--- Passage to read ---
[START]
Ann: At this time, is there a teacher?

Gurpreet: Absolutely. So, what happens is that we go there, we cover our heads, we take off our shoes, we go inside, and we bow down to the Eternal Guru. Bowing down means a lot of things. It means, "I accept you as my Guru, as my guide, my guidance,” or it can mean, "I am offering you my head, as a sacrifice and I am willing to go all the way for you.”

Ann: Do you put your head right on the floor?

Gurpreet: Yes. So, that all relates. There is a lot of significance in bowing down. Then, what happens is that we will take a seat on the floor. Everyone sits on the same level to signify that no one sits higher, or lower than anyone else. In certain places, where the Guru Granth Sahib is higher, obviously, there is someone sitting next to it, a little bit lower, just to maintain it and to make sure it's clean and all that. That doesn't mean that this person is higher than us, it just means he is a servant, as are we all.

Ann: Do men and women sit together?

Gurpreet: I've seen both. I've seen men sitting on one side and women sitting on the other and, in other places, I've seen them sitting together. I don't think there is any religious value behind that. I think it's just a matter of helping people to concentrate ore on prayer, rather than having some other influence that may distract them. I think that's fine. I've actually questioned it, myself. "Why does that happen? Why do we have to sit separately?" As I grew, I understood that this is not necessarily a bad thing. If anything, it helps us to concentrate on the actual prayer.

There can be a series of things happening at a Gurdwara. A person may just sit down and talk about a part of our Holy Book, talking about history, talking about anything, really. It's a congregation. I haven't seen enough, because it should be more of a two-way discussion, but it gets difficult when you have a large congregation. So, for that reason, they do presentations, read from the Holy Book, try to explain it and base it on history. That's one thing. The other thing that is very common and it is something that anyone would see, if they go to a Gurdwara, is that there will be people singing the hymns and glories that are contained in our Guru Granth Sahib. So, you might see someone with a harmonium, or any traditional instrument, like a drum set. Music is very important in this religion, because it makes the message easier to understand and gives the atmosphere of focusing in on the Holy Scripture.

Ann: Do people sing together?

Gurpreet: Yes, people sing together.

Ann: Do they know the songs?

Gurpreet: They know the hymns and religious verses. If they don't know the words, then they will just listen and learn. So, you'll see singing a lot. Sometimes, speeches are made with regard to community events and this and that, so people are aware. It's a place of learning, discussion, and prayer. It's not necessarily just a house of worship. It's a place of learning. If you go to other levels, there are classrooms where children come and learn to speak and read Punjabi, to learn from the Holy Book and read from the scriptures. We have all that and we have games, where we go outside with the children for sports, to keep them fit, active, and involved in the community. The Gurdwara is the center of the community, our meeting point.

Ann: Has there ever been a time when you've fallen away from this? I can feel your zealousness and I've met your family. They are just filled with light. So, I can see your great respect for them, but was there a time when you questioned it deeply?
[END]
--- Directives ---
- a) In one to three sentences, explain why, according to the Gurdwara interview, everyone sits on the floor at the same level.
- b) In the Gurdwara interview, what language do children learn to speak and read in the classrooms?
- c) Change "servant" to "helper" in the part of the Gurdwara interview starting with "Ann: Do you" and going on through "are we all.".
The data after this point is unrelated to the Gurdwara interview.

--- Recorded data ---
[START]
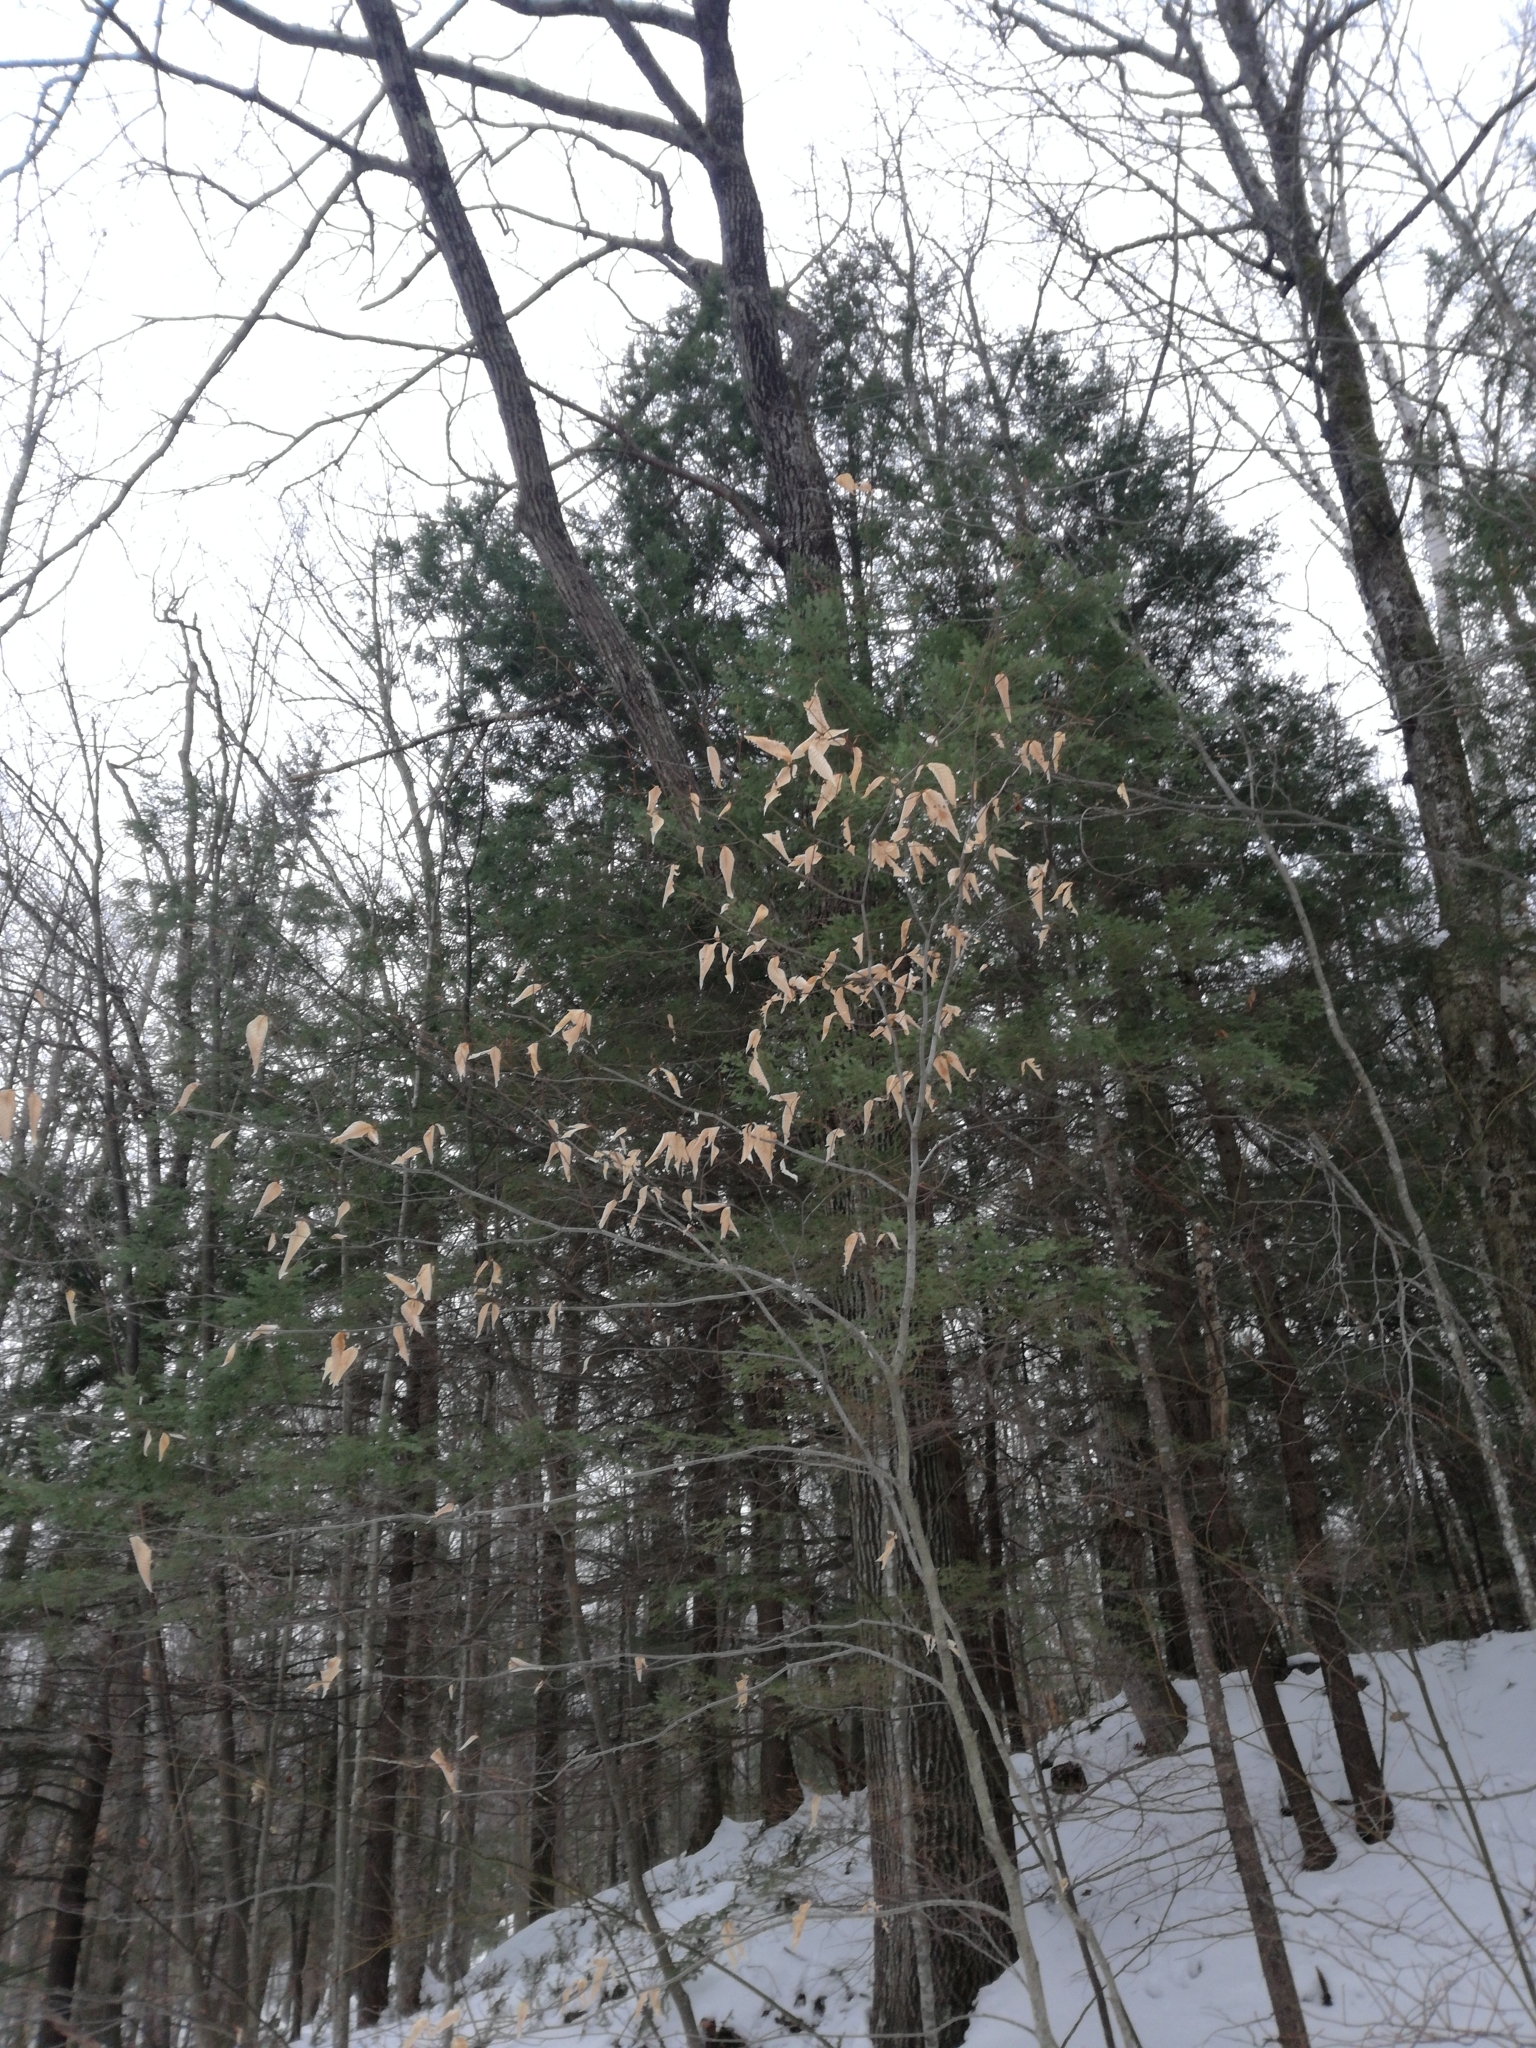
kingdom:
[END]
--- Outputs ---
- a) Everyone sits on the same level to signify that no one sits higher or lower than anyone else. Where someone sits next to the Guru Granth Sahib to maintain it and keep it clean, this does not make that person higher than the others; he is a servant, as all of them are.

- b) Punjabi.

- c)
Ann: Do you put your head right on the floor?

Gurpreet: Yes. So, that all relates. There is a lot of significance in bowing down. Then, what happens is that we will take a seat on the floor. Everyone sits on the same level to signify that no one sits higher, or lower than anyone else. In certain places, where the Guru Granth Sahib is higher, obviously, there is someone sitting next to it, a little bit lower, just to maintain it and to make sure it's clean and all that. That doesn't mean that this person is higher than us, it just means he is a helper, as are we all.